Agus menilai penyidik perlu menelusuri asal-usul aset untuk memastikan kesesuaian dengan profil kekayaan pemilik. Aset itu ditemukan saat penggeledahan di eks Jampidsus, Febrie Adriansyah.
“Dari pemberitaan penggerebekan di beberapa tempat usaha dan rumah yang terkait dengan kepemilikan aset tersebut. Semestinya bisa ditelusuri untuk pembuktian kepemilikan aset yang di luar kewajaran,” kata Agus kepada wartawan yang dikutip, Selasa 4 Agustus 2026.
Menurut Agus, penyidik juga perlu mencocokkan temuan tersebut dengan Laporan Harta Kekayaan Penyelenggara Negara (LHKPN). Jika aset tersebut tidak tercantum dalam laporan kekayaan, maka hal itu patut menjadi bahan pendalaman lebih lanjut.
“Kalau tidak dilaporkan maka bisa dipertanyakan. Serta, didalami tentang alasan mengapa aset-aset itu tidak dilaporkan di LHKPN,” ujarnya.
Agus menduga terdapat pola penempatan dana hasil tindak pidana di luar sistem perbankan atau un-banked placement. Termasuk dalam bentuk logam mulia.
Pola seperti itu, menurutnya, kerap dikaitkan dengan dugaan tindak pidana pencucian uang (TPPU). “Ini pola placement di luar bank atau disebut sebagai un-banked placement dan pola precious metal placement,” katanya.
Agus menyebut penyimpanan aset dalam bentuk emas dan valuta asing dapat menyamarkan jejak transaksi keuangan. Ia menilai penyidik perlu menelusuri jaringan usaha terkait, termasuk tempat penukaran uang dan peleburan emas.
“Patut diduga bahwa yang bersangkutan dan jaringannya sudah mempersiapkan ekosistem bisnis. Untuk melakukan upaya pencucian uang hasil kejahatan agar bisa masuk ke sistem ekonomi yang sah,” ujarnya.
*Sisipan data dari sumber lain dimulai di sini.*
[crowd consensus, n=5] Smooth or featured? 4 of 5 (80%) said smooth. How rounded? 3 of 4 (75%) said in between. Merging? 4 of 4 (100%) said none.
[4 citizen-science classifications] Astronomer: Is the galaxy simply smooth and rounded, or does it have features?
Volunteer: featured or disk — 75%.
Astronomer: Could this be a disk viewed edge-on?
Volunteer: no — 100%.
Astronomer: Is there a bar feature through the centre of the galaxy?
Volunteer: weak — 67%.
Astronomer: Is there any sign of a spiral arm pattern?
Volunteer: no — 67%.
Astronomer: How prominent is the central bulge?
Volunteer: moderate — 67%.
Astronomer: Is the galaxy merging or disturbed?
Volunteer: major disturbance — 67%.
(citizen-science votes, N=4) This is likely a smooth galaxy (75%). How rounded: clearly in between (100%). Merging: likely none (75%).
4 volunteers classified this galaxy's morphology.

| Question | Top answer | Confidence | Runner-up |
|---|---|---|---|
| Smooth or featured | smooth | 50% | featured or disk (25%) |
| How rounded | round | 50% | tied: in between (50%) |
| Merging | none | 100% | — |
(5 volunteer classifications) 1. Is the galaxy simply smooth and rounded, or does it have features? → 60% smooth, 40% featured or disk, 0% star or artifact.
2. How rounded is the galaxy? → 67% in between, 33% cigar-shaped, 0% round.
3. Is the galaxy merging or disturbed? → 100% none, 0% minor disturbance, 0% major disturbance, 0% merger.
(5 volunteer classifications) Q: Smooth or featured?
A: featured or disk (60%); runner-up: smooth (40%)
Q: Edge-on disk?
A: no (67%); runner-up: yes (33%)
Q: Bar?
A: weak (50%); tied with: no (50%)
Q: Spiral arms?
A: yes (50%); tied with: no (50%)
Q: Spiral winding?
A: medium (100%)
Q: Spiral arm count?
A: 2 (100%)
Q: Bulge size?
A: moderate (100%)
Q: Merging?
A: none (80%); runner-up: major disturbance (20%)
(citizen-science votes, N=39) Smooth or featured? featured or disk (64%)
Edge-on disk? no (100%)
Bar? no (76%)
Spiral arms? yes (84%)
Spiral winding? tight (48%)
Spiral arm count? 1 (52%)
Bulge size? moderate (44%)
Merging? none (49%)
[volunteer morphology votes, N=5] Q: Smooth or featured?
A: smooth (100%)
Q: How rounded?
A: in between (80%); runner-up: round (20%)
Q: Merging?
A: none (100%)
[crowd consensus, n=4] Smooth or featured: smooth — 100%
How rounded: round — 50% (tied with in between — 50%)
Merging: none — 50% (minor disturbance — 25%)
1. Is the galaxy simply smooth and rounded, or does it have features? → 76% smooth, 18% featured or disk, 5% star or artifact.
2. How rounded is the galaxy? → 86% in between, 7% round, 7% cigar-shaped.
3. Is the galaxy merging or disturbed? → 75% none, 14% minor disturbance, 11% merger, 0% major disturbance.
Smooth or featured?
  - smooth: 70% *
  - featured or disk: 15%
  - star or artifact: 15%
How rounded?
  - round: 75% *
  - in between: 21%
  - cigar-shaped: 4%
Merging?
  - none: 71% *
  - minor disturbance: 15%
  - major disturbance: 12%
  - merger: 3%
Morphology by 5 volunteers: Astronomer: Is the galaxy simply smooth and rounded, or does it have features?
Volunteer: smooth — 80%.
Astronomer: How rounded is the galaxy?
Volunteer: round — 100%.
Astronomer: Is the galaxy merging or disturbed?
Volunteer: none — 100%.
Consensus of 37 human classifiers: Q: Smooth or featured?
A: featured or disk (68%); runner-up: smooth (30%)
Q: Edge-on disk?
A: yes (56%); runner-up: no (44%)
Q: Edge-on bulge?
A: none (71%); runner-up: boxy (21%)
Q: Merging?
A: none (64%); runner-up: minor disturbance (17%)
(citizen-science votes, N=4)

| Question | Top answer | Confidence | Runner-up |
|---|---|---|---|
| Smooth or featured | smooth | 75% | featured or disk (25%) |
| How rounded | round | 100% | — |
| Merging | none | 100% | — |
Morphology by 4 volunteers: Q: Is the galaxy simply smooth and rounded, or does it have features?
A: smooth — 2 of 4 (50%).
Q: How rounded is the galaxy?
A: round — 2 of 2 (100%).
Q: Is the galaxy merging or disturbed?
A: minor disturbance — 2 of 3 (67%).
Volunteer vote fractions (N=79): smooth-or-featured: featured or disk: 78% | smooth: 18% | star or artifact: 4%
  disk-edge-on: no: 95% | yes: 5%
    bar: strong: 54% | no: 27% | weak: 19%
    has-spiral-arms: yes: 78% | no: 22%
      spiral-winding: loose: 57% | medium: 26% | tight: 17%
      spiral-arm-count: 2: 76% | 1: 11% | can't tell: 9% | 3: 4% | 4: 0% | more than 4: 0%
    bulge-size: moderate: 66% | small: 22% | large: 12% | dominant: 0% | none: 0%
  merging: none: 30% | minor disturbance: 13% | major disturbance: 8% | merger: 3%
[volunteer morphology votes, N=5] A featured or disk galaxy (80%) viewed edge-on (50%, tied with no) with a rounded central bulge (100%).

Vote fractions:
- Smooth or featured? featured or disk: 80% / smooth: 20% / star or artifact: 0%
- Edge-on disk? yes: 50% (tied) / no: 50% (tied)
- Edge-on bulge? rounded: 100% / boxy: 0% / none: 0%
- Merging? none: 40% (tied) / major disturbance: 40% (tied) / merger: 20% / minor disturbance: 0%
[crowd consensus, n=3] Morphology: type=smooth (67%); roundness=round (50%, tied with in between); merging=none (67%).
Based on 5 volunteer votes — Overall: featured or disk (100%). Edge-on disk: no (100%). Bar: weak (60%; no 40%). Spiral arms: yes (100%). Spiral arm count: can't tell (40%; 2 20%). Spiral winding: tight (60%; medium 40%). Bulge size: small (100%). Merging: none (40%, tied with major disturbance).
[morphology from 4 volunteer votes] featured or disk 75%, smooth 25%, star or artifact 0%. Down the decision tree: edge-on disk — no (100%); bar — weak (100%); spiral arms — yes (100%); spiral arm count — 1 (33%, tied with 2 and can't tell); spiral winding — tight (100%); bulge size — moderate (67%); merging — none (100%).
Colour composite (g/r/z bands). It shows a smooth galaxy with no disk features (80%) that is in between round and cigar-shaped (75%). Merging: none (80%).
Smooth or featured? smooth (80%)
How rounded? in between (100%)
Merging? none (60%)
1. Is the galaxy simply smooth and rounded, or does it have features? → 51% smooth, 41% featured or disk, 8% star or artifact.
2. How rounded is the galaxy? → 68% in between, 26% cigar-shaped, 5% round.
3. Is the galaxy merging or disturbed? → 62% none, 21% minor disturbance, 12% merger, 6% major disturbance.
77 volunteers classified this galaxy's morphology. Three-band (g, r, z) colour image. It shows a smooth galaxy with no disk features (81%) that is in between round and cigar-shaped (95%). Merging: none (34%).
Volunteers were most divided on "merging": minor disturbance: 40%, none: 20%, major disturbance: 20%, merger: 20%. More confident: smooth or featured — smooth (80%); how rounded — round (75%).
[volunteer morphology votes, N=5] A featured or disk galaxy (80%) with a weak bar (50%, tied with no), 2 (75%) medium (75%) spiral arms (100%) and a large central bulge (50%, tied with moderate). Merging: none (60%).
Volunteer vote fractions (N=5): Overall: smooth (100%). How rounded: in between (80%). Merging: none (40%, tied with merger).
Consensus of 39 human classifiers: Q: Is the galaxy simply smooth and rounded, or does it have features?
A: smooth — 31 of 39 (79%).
Agus juga menyoroti pengakuan kuasa hukum tersangka Don Ritto yang menyebut uang tunai dan emas tersebut merupakan milik kliennya. Menurutnya, penitipan aset bernilai besar kepada pihak lain merupakan pola yang kerap ditemukan dalam praktik pencucian uang.
Sebelumnya, Kejaksaan Agung menyatakan penyitaan dilakukan sebagai bagian dari proses penyidikan yang masih berlangsung. Aparat penegak hukum menegaskan seluruh aset yang diamankan akan ditelusuri untuk memastikan keterkaitannya dengan dugaan tindak pidana yang sedang diselidiki.
Kejagung memastikan bahwa pengungkapan identitas pemilik aset akan dilakukan setelah seluruh proses pendalaman alat bukti selesai dilakukan. Hingga kini, penyidik masih memeriksa sejumlah pihak untuk mengungkap konstruksi perkara secara utuh.
Eks Jampidsus, Febrie menegaskan emas batangan dan uang yang ditemukan di rumah tersebut memiliki pemilik masing-masing. Dia tak memerinci siapa pemilik 74 kilogram emas maupun uang ratusan miliar itu.
“Uang yang ditemukan itu ada pemiliknya. Ada kegiatan, dan ada orang-orang yang menerima kegiatan itu,” ujar Febrie beberapa waktu lalu, Jumat 10 Juli 2026.
Febrie juga menyebut seluruh temuan tersebut akan dipertanggungjawabkan melalui mekanisme hukum yang berlaku. Selain rumah di Sentul, Febrie membantah memiliki keterkaitan dengan kafe de’Clan Signature di kawasan Cipete, Jakarta Selatan.